The film adds a dimension of grey morality to the story. This could be perceived as a culture-based adaptation change, since modern society is less comfortable with a belief in pure good versus pure evil. For instance, Beowulf and Hrothgar are presented as good warrior-kings in the poem, while in the film, both men are presented as flawed and power-hungry, seduced by Grendel's mother and impregnating her with beasts that threaten their people (Grendel is now Hrothgar's illegitimate progeny; the Dragon is Beowulf's). At the end of the movie, the heroic Wiglaf is implied to fall prey to the temptation of Grendel's mother as well, subverting not only his noble characterization in the original poem, but the poem's ideas about heroism in general.

Film Grendel is less a vicious, antisocial beast than an outcast wronged by society, which is a more postmodern way of looking at the character. Contemporary fiction and film often recast traditional monsters like vampires or werewolves as misunderstood victims of social intolerance, so that could be seen as a cultural change as well. By complicating the motivations of the characters, the filmmakers seek to retell the epic in a way which they feel will connect with a modern audience less likely to buy into stark moralistic duality.
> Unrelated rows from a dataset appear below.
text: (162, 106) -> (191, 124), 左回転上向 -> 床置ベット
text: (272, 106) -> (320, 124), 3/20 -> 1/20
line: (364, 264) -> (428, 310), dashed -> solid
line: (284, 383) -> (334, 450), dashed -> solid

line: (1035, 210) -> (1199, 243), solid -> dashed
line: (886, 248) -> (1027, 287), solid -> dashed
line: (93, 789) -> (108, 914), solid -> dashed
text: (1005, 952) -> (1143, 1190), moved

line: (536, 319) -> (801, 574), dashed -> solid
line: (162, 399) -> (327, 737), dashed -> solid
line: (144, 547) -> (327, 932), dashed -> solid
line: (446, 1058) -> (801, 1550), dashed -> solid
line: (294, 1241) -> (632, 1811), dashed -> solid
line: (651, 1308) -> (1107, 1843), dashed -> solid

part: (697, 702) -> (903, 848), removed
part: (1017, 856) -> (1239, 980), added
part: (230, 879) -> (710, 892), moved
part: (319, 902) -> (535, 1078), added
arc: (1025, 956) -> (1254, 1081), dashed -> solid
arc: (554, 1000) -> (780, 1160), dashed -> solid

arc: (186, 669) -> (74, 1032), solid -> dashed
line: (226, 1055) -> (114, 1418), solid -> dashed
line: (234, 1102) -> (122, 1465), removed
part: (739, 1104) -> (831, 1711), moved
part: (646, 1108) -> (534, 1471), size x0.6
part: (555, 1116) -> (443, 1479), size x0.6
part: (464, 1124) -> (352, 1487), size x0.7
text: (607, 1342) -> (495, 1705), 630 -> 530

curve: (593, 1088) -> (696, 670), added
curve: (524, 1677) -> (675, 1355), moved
The tension between paganism and Christianity is also multiplied in the film. In the poem, the poet narrator is a Christian telling a story of pagan heroism. As a result, there is a contrast between Christian mercy and faith in an all-loving god, and the individualistic heroism of the pagan warrior-kings. The film brings this understated idea explicitly into the narrative, making Unferth a Christian and showing the influence of Christianity gradually overtaking Beowulf's pagan society.